🤖 AI Summary
This work addresses the challenges of insufficient factual accuracy and weak rebuttal strength in large language models when automatically generating responses to peer reviews. The authors propose DEFEND, a novel system that introduces an author-in-the-loop, stepwise generation paradigm. By decomposing the rebuttal process into structured reasoning stages—including review segmentation, flaw identification, error-type annotation, and rebuttal-action mapping—DEFEND enables precise counterarguments with minimal author intervention. Experimental and user studies demonstrate that DEFEND significantly outperforms end-to-end and fully automated stepwise approaches in both factual accuracy and rebuttal effectiveness, achieving a favorable balance between automation efficiency and human controllability.
📝 Abstract
Rebuttal generation is a critical component of the peer review process for scientific papers, enabling authors to clarify misunderstandings, correct factual inaccuracies, and guide reviewers toward a more accurate evaluation.
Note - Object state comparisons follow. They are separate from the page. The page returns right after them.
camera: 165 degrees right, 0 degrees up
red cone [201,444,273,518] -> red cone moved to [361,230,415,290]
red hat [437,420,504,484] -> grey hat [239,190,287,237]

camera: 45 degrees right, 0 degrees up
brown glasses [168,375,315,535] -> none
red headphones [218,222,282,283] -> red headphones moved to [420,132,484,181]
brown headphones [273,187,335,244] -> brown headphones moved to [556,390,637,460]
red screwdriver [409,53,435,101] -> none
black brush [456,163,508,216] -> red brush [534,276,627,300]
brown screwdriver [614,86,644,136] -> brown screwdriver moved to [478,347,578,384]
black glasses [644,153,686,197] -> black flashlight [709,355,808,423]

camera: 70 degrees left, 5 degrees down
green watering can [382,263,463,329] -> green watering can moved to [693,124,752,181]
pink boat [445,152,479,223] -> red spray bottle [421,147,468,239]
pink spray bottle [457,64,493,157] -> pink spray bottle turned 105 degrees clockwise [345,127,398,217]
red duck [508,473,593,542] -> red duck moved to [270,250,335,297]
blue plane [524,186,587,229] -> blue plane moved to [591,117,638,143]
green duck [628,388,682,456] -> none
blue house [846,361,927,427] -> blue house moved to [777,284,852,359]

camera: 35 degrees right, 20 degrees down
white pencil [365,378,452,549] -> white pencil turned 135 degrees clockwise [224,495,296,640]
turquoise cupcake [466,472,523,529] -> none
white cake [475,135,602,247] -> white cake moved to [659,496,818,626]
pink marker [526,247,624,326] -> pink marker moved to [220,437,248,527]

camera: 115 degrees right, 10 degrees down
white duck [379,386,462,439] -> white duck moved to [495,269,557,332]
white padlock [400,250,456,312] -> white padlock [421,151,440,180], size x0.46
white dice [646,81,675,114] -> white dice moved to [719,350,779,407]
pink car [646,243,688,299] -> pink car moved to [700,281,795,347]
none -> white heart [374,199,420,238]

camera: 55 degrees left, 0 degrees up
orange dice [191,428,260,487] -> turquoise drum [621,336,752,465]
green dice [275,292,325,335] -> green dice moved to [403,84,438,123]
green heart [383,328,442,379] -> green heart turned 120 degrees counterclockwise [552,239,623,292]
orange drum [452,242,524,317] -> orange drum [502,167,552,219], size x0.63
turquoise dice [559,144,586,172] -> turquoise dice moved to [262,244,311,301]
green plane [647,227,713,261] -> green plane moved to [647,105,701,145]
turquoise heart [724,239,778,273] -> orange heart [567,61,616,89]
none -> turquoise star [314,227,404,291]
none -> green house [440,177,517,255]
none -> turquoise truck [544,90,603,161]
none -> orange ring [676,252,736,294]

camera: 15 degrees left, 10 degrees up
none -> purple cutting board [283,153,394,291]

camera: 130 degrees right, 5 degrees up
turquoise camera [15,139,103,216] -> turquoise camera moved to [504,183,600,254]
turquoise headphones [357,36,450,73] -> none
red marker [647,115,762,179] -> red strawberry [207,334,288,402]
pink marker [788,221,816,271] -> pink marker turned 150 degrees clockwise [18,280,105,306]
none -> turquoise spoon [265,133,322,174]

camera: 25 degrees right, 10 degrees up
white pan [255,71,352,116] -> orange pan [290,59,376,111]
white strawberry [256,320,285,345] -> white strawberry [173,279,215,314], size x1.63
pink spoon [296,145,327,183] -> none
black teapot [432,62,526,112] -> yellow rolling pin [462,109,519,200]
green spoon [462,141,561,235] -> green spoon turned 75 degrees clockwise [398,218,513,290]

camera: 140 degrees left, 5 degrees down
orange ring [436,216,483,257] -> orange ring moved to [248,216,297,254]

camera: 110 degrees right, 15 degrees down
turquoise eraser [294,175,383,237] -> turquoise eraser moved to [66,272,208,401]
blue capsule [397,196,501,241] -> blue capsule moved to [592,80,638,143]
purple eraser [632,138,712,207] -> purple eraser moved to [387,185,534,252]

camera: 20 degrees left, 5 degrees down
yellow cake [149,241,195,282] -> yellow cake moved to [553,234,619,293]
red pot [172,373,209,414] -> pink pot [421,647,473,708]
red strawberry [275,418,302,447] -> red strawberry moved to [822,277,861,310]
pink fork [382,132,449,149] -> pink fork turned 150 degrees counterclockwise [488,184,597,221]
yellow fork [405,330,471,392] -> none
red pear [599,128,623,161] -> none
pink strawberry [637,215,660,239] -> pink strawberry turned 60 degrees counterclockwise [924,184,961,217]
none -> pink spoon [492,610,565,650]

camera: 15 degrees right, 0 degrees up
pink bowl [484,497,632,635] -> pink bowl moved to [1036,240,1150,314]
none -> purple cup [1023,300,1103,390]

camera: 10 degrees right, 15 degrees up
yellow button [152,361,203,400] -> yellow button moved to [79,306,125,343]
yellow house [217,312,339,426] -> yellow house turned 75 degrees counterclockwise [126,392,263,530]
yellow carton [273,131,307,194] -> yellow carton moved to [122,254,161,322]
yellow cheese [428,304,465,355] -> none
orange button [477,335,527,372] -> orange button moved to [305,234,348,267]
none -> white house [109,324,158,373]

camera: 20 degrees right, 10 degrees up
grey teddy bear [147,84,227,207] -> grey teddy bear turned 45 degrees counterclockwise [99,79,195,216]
We observe that Large Language Models (LLMs) often struggle to perform targeted refutation and maintain accurate factual grounding when used directly for rebuttal generation, highlighting the need for structured reasoning and author intervention. To address this, in the paper, we introduce DEFEND an LLM based tool designed to explicitly execute the underlying reasoning process of automated rebuttal generation, while keeping the author-in-the-loop. As opposed to writing the rebuttals from scratch, the author needs to only drive the reasoning process with minimal intervention, leading an efficient approach with minimal effort and less cognitive load. We compare DEFEND against three other paradigms: (i) Direct rebuttal generation using LLM (DRG), (ii) Segment-wise rebuttal generation using LLM (SWRG), and (iii) Sequential approach (SA) of segment-wise rebuttal generation without author intervention. To enable finegrained evaluation, we extend the ReviewCritique dataset, creating review segmentation, deficiency, error type annotations, rebuttal-action labels, and mapping to gold rebuttal segments. Experimental results and a user study demonstrate that directly using LLMs perform poorly in factual correctness and targeted refutation. Segment-wise generation and the automated sequential approach with author-in-the-loop, substantially improve factual correctness and strength of refutation.